● **Problem to work on**
Reproduce the listing that follows so that each line matches the original exactly.
┌────────
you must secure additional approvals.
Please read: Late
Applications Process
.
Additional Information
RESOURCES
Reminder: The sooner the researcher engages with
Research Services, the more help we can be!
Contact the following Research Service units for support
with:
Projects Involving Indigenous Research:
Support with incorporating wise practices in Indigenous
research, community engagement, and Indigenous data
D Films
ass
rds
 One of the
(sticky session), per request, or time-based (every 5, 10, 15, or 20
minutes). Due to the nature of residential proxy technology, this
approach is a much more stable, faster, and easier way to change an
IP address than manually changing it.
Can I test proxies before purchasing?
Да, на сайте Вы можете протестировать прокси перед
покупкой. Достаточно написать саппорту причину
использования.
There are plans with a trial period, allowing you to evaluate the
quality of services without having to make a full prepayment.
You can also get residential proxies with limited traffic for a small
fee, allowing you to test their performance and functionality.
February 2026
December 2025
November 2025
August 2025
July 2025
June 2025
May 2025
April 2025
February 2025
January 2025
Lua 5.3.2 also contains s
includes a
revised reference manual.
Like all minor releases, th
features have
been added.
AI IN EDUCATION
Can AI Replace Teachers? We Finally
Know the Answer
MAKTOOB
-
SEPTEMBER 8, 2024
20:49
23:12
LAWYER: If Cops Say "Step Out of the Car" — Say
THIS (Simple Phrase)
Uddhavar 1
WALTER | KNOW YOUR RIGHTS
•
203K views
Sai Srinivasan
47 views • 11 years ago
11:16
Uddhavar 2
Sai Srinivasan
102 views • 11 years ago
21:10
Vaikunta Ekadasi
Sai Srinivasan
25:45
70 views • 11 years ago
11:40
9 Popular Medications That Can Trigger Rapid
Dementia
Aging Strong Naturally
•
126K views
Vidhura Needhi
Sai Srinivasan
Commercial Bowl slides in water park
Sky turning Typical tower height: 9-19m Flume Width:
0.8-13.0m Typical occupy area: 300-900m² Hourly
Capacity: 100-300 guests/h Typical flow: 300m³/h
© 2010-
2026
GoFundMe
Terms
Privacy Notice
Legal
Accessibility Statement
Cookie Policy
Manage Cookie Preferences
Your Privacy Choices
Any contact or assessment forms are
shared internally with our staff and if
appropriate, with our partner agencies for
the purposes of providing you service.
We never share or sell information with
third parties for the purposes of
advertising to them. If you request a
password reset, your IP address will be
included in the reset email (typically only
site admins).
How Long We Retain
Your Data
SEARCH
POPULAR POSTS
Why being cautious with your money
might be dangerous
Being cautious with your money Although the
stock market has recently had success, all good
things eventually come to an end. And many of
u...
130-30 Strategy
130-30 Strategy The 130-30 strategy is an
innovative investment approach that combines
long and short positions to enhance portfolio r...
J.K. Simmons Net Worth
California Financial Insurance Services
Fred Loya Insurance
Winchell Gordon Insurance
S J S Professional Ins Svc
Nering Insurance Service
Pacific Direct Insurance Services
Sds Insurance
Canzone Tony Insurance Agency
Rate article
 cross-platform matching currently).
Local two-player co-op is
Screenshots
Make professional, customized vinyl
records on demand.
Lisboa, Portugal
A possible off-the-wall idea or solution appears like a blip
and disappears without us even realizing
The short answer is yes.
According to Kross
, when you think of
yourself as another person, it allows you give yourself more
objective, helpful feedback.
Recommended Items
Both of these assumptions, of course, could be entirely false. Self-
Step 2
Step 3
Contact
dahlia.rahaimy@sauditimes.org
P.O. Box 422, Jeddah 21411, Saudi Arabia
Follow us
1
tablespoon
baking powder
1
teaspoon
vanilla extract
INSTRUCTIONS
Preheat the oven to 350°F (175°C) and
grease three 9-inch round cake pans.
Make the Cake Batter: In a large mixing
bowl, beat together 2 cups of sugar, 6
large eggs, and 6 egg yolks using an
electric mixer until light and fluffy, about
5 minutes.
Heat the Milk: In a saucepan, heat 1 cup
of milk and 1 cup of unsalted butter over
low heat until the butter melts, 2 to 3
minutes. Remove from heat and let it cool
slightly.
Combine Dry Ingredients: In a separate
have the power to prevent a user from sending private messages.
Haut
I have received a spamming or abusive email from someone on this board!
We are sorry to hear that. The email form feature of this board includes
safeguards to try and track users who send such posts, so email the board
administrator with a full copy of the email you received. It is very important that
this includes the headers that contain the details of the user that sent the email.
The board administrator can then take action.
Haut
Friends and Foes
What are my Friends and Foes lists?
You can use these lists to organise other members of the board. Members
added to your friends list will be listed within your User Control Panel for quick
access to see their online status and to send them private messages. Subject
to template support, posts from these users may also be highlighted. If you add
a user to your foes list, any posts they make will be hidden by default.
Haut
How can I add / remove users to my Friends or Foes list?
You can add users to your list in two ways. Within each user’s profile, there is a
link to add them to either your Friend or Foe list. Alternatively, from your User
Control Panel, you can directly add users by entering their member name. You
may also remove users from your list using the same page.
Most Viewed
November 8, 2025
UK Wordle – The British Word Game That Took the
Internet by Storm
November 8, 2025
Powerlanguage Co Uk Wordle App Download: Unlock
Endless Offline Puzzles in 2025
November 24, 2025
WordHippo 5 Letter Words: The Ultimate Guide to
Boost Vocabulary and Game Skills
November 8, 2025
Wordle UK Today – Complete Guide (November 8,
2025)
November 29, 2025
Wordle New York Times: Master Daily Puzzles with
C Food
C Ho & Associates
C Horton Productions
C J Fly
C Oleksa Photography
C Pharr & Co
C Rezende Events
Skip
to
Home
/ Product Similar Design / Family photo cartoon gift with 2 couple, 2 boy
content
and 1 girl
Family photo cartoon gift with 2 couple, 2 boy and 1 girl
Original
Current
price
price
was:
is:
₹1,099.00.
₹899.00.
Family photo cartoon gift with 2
└────────
● **Result**
you must secure additional approvals.
Please read: Late
Applications Process
.
Additional Information
RESOURCES
Reminder: The sooner the researcher engages with
Research Services, the more help we can be!
Contact the following Research Service units for support
with:
Projects Involving Indigenous Research:
Support with incorporating wise practices in Indigenous
research, community engagement, and Indigenous data
D Films
ass
rds
 One of the
(sticky session), per request, or time-based (every 5, 10, 15, or 20
minutes). Due to the nature of residential proxy technology, this
approach is a much more stable, faster, and easier way to change an
IP address than manually changing it.
Can I test proxies before purchasing?
Да, на сайте Вы можете протестировать прокси перед
покупкой. Достаточно написать саппорту причину
использования.
There are plans with a trial period, allowing you to evaluate the
quality of services without having to make a full prepayment.
You can also get residential proxies with limited traffic for a small
fee, allowing you to test their performance and functionality.
February 2026
December 2025
November 2025
August 2025
July 2025
June 2025
May 2025
April 2025
February 2025
January 2025
Lua 5.3.2 also contains s
includes a
revised reference manual.
Like all minor releases, th
features have
been added.
AI IN EDUCATION
Can AI Replace Teachers? We Finally
Know the Answer
MAKTOOB
-
SEPTEMBER 8, 2024
20:49
23:12
LAWYER: If Cops Say "Step Out of the Car" — Say
THIS (Simple Phrase)
Uddhavar 1
WALTER | KNOW YOUR RIGHTS
•
203K views
Sai Srinivasan
47 views • 11 years ago
11:16
Uddhavar 2
Sai Srinivasan
102 views • 11 years ago
21:10
Vaikunta Ekadasi
Sai Srinivasan
25:45
70 views • 11 years ago
11:40
9 Popular Medications That Can Trigger Rapid
Dementia
Aging Strong Naturally
•
126K views
Vidhura Needhi
Sai Srinivasan
Commercial Bowl slides in water park
Sky turning Typical tower height: 9-19m Flume Width:
0.8-13.0m Typical occupy area: 300-900m² Hourly
Capacity: 100-300 guests/h Typical flow: 300m³/h
© 2010-
2026
GoFundMe
Terms
Privacy Notice
Legal
Accessibility Statement
Cookie Policy
Manage Cookie Preferences
Your Privacy Choices
Any contact or assessment forms are
shared internally with our staff and if
appropriate, with our partner agencies for
the purposes of providing you service.
We never share or sell information with
third parties for the purposes of
advertising to them. If you request a
password reset, your IP address will be
included in the reset email (typically only
site admins).
How Long We Retain
Your Data
SEARCH
POPULAR POSTS
Why being cautious with your money
might be dangerous
Being cautious with your money Although the
stock market has recently had success, all good
things eventually come to an end. And many of
u...
130-30 Strategy
130-30 Strategy The 130-30 strategy is an
innovative investment approach that combines
long and short positions to enhance portfolio r...
J.K. Simmons Net Worth
California Financial Insurance Services
Fred Loya Insurance
Winchell Gordon Insurance
S J S Professional Ins Svc
Nering Insurance Service
Pacific Direct Insurance Services
Sds Insurance
Canzone Tony Insurance Agency
Rate article
 cross-platform matching currently).
Local two-player co-op is
Screenshots
Make professional, customized vinyl
records on demand.
Lisboa, Portugal
A possible off-the-wall idea or solution appears like a blip
and disappears without us even realizing
The short answer is yes.
According to Kross
, when you think of
yourself as another person, it allows you give yourself more
objective, helpful feedback.
Recommended Items
Both of these assumptions, of course, could be entirely false. Self-
Step 2
Step 3
Contact
dahlia.rahaimy@sauditimes.org
P.O. Box 422, Jeddah 21411, Saudi Arabia
Follow us
1
tablespoon
baking powder
1
teaspoon
vanilla extract
INSTRUCTIONS
Preheat the oven to 350°F (175°C) and
grease three 9-inch round cake pans.
Make the Cake Batter: In a large mixing
bowl, beat together 2 cups of sugar, 6
large eggs, and 6 egg yolks using an
electric mixer until light and fluffy, about
5 minutes.
Heat the Milk: In a saucepan, heat 1 cup
of milk and 1 cup of unsalted butter over
low heat until the butter melts, 2 to 3
minutes. Remove from heat and let it cool
slightly.
Combine Dry Ingredients: In a separate
have the power to prevent a user from sending private messages.
Haut
I have received a spamming or abusive email from someone on this board!
We are sorry to hear that. The email form feature of this board includes
safeguards to try and track users who send such posts, so email the board
administrator with a full copy of the email you received. It is very important that
this includes the headers that contain the details of the user that sent the email.
The board administrator can then take action.
Haut
Friends and Foes
What are my Friends and Foes lists?
You can use these lists to organise other members of the board. Members
added to your friends list will be listed within your User Control Panel for quick
access to see their online status and to send them private messages. Subject
to template support, posts from these users may also be highlighted. If you add
a user to your foes list, any posts they make will be hidden by default.
Haut
How can I add / remove users to my Friends or Foes list?
You can add users to your list in two ways. Within each user’s profile, there is a
link to add them to either your Friend or Foe list. Alternatively, from your User
Control Panel, you can directly add users by entering their member name. You
may also remove users from your list using the same page.
Most Viewed
November 8, 2025
UK Wordle – The British Word Game That Took the
Internet by Storm
November 8, 2025
Powerlanguage Co Uk Wordle App Download: Unlock
Endless Offline Puzzles in 2025
November 24, 2025
WordHippo 5 Letter Words: The Ultimate Guide to
Boost Vocabulary and Game Skills
November 8, 2025
Wordle UK Today – Complete Guide (November 8,
2025)
November 29, 2025
Wordle New York Times: Master Daily Puzzles with
C Food
C Ho & Associates
C Horton Productions
C J Fly
C Oleksa Photography
C Pharr & Co
C Rezende Events
Skip
to
Home
/ Product Similar Design / Family photo cartoon gift with 2 couple, 2 boy
content
and 1 girl
Family photo cartoon gift with 2 couple, 2 boy and 1 girl
Original
Current
price
price
was:
is:
₹1,099.00.
₹899.00.
Family photo cartoon gift with 2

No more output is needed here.